REQUIREMENT 1: In the records below, copy verbatim the lines beginning at the one that contains "collector number: 2269" and ending after the one that contains "country: Bahamas".

=====

[jira] [Comment Edited] (HIVE-22098) Data loss occurs when multiple tables are join with different bucket_version

JithendhiraKumar (Jira) Sat, 22 Feb 2020 13:45:45 -0800


    [ 
https://issues.apache.org/jira/browse/HIVE-22098?page=com.atlassian.jira.plugin.system.issuetabpanels:comment-tabpanel&focusedCommentId=17042715#comment-17042715
 ]


JithendhiraKumar edited comment on HIVE-22098 at 2/22/20 9:44 PM:
------------------------------------------------------------------

[~luguangming] has already mentioned the steps to reproduce *Scenario 1.*

Here are Steps To Reproduce *Scenario 2*: 

Input (test_data.csv)
{code:java}
0,Kurt,vulnedca...@yahoo.co.uk
1,Rolland,naej...@gmx.com
2,Cortez,blategarfi...@yahoo.com
3,Tyron,tamepro...@gmail.com
4,Matthew,wellezek...@yahoo.co.uk
5,Jeffrey,fabingeb...@comcast.net
6,Gerard,oughtou...@att.net
7,Hal,coursedma...@hotmail.com
8,Virgil,squintpr...@gmail.com
9,Hector,lewddil...@email.com
{code}
{code:java}
CREATE TABLE `join_test_1`(`id` string, `first` string, `email` string) ROW 
FORMAT SERDE 'org.apache.hadoop.hive.serde2.lazy.LazySimpleSerDe' WITH 
SERDEPROPERTIES ('field.delim'=',', 'serialization.format'=',') STORED AS 
INPUTFORMAT 'org.apache.hadoop.mapred.TextInputFormat'OUTPUTFORMAT 
'org.apache.hadoop.hive.ql.io.HiveIgnoreKeyTextOutputFormat' TBLPROPERTIES 
('bucketing_version'='1');

LOAD DATA LOCAL INPATH '/uploads/test_data.csv' OVERWRITE INTO TABLE 
join_test_1;

CREATE TABLE `join_test_2`(`id` string, `first` string, `email` string) ROW 
FORMAT SERDE 'org.apache.hadoop.hive.serde2.lazy.LazySimpleSerDe' WITH 
SERDEPROPERTIES ('field.delim'=',', 'serialization.format'=',') STORED AS 
INPUTFORMAT 'org.apache.hadoop.mapred.TextInputFormat'OUTPUTFORMAT 
'org.apache.hadoop.hive.ql.io.HiveIgnoreKeyTextOutputFormat' TBLPROPERTIES 
('bucketing_version'='2');

LOAD DATA LOCAL INPATH '/uploads/test_data.csv' OVERWRITE INTO TABLE 
join_test_2;

Query:
set mapred.reduce.tasks=2;
set hive.auto.convert.join=false;
SELECT * from (SELECT id from join_test_1) as tbl1 LEFT JOIN (SELECT id from 
join_test_2) as tbl2 on tbl1.id = tbl2.id;

OutPut: (Wrong Results/Data Loss)

=====

REQUIREMENT 2: Continue the Jira comment on Hive join data loss from where it stops.

=====

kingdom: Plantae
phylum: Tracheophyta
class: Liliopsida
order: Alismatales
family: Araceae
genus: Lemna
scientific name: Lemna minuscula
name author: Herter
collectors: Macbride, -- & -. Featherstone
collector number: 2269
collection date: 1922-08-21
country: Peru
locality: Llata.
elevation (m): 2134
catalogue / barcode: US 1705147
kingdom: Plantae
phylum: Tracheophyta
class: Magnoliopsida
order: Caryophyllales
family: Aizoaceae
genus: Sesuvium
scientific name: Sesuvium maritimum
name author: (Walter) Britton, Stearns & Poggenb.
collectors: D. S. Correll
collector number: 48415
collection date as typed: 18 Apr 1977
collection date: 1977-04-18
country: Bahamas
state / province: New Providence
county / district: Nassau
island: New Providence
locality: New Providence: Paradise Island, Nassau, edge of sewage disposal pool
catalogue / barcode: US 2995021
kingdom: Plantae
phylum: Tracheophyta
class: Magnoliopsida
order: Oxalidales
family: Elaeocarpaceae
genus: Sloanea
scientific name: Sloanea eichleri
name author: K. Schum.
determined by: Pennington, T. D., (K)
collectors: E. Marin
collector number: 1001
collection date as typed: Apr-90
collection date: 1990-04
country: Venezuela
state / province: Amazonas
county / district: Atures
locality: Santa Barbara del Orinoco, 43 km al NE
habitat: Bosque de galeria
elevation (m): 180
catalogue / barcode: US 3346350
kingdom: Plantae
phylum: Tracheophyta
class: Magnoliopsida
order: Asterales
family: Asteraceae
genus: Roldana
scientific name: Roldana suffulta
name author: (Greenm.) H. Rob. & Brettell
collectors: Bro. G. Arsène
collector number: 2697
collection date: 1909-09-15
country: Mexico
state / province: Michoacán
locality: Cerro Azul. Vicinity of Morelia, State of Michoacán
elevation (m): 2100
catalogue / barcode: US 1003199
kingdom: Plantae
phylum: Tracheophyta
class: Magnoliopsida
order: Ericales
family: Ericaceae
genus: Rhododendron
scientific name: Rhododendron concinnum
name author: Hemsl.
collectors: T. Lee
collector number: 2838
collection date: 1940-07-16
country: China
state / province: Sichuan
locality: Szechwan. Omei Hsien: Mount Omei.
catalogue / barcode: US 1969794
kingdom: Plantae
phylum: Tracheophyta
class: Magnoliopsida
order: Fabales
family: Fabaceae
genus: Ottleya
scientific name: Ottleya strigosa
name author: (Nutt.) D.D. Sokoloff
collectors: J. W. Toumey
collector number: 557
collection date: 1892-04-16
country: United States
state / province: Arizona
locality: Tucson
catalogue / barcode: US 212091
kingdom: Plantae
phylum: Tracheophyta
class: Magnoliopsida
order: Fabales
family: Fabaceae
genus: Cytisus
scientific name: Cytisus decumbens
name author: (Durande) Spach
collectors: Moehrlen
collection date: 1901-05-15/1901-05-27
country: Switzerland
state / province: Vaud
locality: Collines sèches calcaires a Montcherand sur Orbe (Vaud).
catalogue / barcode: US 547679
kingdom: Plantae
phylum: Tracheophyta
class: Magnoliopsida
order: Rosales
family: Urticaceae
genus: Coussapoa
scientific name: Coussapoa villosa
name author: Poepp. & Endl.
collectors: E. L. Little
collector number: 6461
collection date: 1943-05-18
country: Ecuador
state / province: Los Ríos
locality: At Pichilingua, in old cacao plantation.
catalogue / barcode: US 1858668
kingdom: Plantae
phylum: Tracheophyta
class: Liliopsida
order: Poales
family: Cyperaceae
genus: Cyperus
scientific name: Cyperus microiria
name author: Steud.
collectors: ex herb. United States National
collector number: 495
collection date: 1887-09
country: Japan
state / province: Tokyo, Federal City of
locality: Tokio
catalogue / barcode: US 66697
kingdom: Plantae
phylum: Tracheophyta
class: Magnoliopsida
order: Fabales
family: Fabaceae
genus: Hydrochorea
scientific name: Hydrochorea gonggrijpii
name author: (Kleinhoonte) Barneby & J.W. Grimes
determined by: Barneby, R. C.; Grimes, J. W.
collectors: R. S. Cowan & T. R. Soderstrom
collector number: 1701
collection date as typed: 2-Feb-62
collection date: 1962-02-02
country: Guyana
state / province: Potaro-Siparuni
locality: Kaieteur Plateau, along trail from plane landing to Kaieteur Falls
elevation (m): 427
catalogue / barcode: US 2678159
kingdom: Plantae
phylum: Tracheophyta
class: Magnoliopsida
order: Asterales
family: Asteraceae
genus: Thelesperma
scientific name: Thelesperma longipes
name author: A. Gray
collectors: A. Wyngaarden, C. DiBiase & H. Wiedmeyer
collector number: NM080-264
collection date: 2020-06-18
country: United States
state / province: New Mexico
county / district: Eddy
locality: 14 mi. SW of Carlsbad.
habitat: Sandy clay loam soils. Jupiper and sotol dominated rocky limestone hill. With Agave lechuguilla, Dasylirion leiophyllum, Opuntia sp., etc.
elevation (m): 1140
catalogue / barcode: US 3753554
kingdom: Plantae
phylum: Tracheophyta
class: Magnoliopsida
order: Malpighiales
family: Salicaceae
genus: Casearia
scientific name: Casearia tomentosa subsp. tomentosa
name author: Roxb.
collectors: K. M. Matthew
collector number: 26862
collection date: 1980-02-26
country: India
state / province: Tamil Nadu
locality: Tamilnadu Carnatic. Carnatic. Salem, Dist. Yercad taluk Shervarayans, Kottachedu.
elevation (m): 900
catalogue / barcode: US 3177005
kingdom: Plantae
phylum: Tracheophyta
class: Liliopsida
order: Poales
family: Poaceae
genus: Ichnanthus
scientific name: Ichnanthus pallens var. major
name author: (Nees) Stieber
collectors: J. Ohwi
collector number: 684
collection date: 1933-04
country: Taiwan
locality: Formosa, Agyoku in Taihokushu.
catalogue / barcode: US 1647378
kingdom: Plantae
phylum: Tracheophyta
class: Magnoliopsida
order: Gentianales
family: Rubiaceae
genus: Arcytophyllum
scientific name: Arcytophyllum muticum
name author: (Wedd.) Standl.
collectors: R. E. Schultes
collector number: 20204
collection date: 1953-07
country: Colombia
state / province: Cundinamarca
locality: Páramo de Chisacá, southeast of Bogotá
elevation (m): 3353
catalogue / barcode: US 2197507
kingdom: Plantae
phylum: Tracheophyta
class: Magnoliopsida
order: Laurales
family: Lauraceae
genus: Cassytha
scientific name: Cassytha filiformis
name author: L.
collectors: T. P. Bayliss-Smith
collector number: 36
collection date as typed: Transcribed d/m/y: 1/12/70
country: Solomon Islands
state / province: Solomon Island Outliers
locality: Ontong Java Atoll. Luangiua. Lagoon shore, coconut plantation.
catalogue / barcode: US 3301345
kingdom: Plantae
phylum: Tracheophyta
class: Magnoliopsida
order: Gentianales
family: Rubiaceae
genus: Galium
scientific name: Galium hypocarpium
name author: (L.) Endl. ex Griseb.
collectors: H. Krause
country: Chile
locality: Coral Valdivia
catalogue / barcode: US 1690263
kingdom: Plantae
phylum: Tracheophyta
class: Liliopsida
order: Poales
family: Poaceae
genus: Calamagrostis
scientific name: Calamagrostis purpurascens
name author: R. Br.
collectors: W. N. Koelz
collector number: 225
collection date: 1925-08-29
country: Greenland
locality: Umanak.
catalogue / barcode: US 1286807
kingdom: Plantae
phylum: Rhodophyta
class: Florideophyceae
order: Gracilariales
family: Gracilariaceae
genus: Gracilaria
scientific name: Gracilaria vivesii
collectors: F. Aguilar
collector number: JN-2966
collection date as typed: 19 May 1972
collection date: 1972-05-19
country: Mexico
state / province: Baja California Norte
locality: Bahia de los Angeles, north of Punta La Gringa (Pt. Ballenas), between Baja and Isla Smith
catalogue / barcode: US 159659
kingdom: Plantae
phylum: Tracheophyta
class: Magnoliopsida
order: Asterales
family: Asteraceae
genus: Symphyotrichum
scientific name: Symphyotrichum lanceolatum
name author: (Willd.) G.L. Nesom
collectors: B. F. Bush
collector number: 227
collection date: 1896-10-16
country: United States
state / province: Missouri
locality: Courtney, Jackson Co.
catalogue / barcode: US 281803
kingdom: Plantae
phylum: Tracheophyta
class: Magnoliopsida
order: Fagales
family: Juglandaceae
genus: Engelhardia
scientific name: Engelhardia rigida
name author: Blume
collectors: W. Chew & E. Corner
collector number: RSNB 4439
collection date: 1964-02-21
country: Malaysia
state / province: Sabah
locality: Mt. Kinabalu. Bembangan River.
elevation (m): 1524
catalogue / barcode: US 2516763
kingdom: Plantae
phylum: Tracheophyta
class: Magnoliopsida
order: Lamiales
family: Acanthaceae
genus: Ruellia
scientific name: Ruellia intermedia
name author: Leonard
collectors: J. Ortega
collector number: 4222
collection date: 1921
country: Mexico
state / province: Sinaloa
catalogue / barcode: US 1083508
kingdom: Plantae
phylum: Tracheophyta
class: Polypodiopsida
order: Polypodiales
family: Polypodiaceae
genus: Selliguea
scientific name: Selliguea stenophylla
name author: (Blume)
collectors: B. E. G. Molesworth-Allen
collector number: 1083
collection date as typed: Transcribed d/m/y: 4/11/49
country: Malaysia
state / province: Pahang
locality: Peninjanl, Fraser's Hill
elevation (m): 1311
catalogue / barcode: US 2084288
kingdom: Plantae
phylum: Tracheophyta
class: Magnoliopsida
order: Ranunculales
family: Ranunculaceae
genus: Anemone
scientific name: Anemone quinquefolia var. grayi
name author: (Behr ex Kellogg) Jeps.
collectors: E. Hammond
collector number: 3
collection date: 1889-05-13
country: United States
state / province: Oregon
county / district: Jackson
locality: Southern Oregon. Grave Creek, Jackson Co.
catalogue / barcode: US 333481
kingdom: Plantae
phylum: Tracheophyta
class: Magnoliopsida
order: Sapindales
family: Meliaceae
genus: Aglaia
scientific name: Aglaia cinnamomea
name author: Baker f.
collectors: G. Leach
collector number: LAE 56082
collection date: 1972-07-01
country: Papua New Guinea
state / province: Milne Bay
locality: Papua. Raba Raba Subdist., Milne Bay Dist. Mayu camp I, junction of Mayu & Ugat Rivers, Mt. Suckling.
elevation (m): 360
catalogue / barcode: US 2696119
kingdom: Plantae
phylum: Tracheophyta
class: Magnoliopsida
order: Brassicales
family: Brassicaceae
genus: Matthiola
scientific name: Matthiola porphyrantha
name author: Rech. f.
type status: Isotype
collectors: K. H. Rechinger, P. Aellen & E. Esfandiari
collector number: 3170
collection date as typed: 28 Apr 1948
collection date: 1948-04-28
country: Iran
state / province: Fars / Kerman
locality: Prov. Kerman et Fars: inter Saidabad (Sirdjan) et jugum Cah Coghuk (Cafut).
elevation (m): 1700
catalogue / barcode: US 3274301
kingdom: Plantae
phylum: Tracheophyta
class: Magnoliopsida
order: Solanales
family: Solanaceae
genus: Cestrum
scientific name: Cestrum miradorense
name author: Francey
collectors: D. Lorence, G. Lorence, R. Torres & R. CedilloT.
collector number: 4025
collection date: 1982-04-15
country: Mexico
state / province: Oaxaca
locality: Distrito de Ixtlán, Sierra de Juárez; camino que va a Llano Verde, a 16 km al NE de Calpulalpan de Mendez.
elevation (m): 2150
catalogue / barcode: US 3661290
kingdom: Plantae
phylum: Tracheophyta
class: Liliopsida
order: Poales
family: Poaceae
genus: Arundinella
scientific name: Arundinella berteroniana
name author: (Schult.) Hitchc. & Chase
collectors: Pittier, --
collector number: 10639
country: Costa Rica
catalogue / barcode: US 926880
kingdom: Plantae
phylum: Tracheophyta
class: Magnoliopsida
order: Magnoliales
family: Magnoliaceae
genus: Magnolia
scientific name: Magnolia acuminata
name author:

=====

WRITTEN RESPONSE 1:
collector number: 2269
collection date: 1922-08-21
country: Peru
locality: Llata.
elevation (m): 2134
catalogue / barcode: US 1705147
kingdom: Plantae
phylum: Tracheophyta
class: Magnoliopsida
order: Caryophyllales
family: Aizoaceae
genus: Sesuvium
scientific name: Sesuvium maritimum
name author: (Walter) Britton, Stearns & Poggenb.
collectors: D. S. Correll
collector number: 48415
collection date as typed: 18 Apr 1977
collection date: 1977-04-18
country: Bahamas

WRITTEN RESPONSE 2:
+----------+----------+
| tbl1.id  | tbl2.id  |
+----------+----------+
| 0        | NULL     |
| 2        | NULL     |
| 4        | NULL     |
| 6        | NULL     |
| 8        | 8        |
| 1        | NULL     |
| 3        | NULL     |
| 5        | 5        |
| 7        | NULL     |
| 9        | NULL     |
+----------+----------+

Expected Result:
+----------+----------+
| tbl1.id  | tbl2.id  |
+----------+----------+
| 1        | 1        |
| 3        | 3        |
| 7        | 7        |
| 8        | 8        |
| 9        | 9        |
| 0        | 0        |
| 2        | 2        |
| 4        | 4        |
| 5        | 5        |
| 6        | 6        |
+----------+----------+
{code}
.


was (Author: jithendhir92):
[~luguangming] has already mentioned the steps to reproduce *Scenario 1.*

Here are Steps To Reproduce *Scenario 2*: 

Input (test_data.csv)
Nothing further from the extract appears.